Comment by raddan

Comment by raddan 3 days ago

7 replies

The problem with an endorsement scheme is citation rings, ie groups of people who artificially inflate the perceived value of some line of work by citing each other. This is a problem even now, but it is kept in check by the fact that authors do not usually have any control over who reviews their paper. Indeed, in my area, reviews are double blind, and despite claims that “you can tell who wrote this anyway” research done by several chairs in our SIG suggests that this is very much not the case.

Fundamentally, we want research that offers something new (“what did we learn?”) and presents it in a way that at least plausibly has a chance of becoming generalizable knowledge. You call it gate-keeping, but I call it keeping published science high-quality.

geysersam 3 days ago

But you can choose to not trust people that are part of citation rings.

  • dmoy 3 days ago

    It is a non trivial problem to do just that.

    It's related to the same problems you have with e.g. Sybil attacks: https://en.wikipedia.org/wiki/Sybil_attack

    I'm not saying it wouldn't be worthwhile to try, just that I expect there to be a lot of very difficult problems to solve there.

    • yorwba 3 days ago

      Sybil attacks are a problem when you care about global properties of permissionless networks. If you only care about local properties in a subnetwork where you hand-pick the nodes, the problem goes away. I.e. you can't use such a scheme to find the best paper in the whole world, but you can use it to rank papers in a small subdiscipline where you personally recognize most of the important authors.

    • phi-go 2 days ago

      With peer review you do not even have a choice as to which reviewers to trust as it is all homogenized by acceptance or not. This is marginally better if reviews are published.
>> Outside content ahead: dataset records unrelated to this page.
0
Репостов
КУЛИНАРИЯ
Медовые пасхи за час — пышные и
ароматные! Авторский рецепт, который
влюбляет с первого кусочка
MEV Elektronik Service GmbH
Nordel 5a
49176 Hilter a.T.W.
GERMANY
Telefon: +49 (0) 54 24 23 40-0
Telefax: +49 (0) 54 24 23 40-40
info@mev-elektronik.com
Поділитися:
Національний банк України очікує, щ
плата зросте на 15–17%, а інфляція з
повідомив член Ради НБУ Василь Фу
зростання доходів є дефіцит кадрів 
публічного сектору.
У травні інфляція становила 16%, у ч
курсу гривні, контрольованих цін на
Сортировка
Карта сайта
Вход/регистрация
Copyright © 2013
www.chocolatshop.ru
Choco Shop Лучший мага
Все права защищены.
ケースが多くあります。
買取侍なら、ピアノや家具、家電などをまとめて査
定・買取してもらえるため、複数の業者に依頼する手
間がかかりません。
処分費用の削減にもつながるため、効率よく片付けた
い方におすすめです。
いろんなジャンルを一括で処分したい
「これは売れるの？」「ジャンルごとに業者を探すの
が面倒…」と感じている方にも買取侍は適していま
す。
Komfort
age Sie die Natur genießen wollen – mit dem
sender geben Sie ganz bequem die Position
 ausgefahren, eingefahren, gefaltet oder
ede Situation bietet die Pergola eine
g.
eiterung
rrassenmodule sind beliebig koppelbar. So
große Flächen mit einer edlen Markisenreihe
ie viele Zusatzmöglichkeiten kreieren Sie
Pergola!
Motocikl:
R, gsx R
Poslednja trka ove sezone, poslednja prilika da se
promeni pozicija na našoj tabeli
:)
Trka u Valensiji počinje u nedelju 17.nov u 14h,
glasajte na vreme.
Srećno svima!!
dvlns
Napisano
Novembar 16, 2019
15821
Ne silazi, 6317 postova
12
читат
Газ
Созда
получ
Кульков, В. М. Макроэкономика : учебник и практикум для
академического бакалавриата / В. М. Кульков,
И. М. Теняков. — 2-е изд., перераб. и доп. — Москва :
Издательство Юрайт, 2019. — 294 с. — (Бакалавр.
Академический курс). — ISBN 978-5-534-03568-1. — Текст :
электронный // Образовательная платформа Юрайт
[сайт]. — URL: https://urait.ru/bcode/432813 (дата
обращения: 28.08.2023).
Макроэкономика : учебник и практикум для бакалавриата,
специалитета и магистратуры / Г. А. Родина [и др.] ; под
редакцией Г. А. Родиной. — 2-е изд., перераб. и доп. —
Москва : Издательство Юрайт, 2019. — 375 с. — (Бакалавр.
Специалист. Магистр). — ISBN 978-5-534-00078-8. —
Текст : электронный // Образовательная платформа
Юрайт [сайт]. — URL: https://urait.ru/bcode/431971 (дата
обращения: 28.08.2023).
      That is to say I also think it would be worthwhile to try.

  • godelski 2 days ago

    Here's a paper rejected for plagiarism. Why don't you click on the authors' names and look at their Google scholar pages... you can also look at their DBLP page and see who they publish with.

    Also look how frequently they publish. Do you really think it's reasonable to produce a paper every week or two? Even if you have a team of grad students? I'll put it this way, I had a paper have difficulty getting through reviewer for "not enough experiments" when several of my experiments took weeks wall time to run and one took a month (could not run that a second time lol)

    We don't do a great job at ousting frauds in science. It's actually difficult to do because science requires a lot of trust. We could alleviate some of these issues if we'd allow publication or some reward mechanism for replication, but the whole system is structured to reward "new" ideas. Utility isn't even that much of a factor in some areas. It's incredibly messy.

    Most researchers are good actors. We all make mistakes and that's why it's hard to detect fraud. But there's also usually high reward for doing so. Though most of that reward is actually getting a stable job and the funding to do your research. Which is why you can see how it might be easy to slip into cheating a little here and there. There's ways to solve that that don't include punishing anyone...

    https://openreview.net/forum?id=cIKQp84vqN

Ey7NFZ3P0nzAe a day ago

But if you have a citation ring and one of the paper goes down as being fraudulent it reflects extremely bad on all people that endorsed it. So it's a bad strategy (game theory wise) to take part in such rings.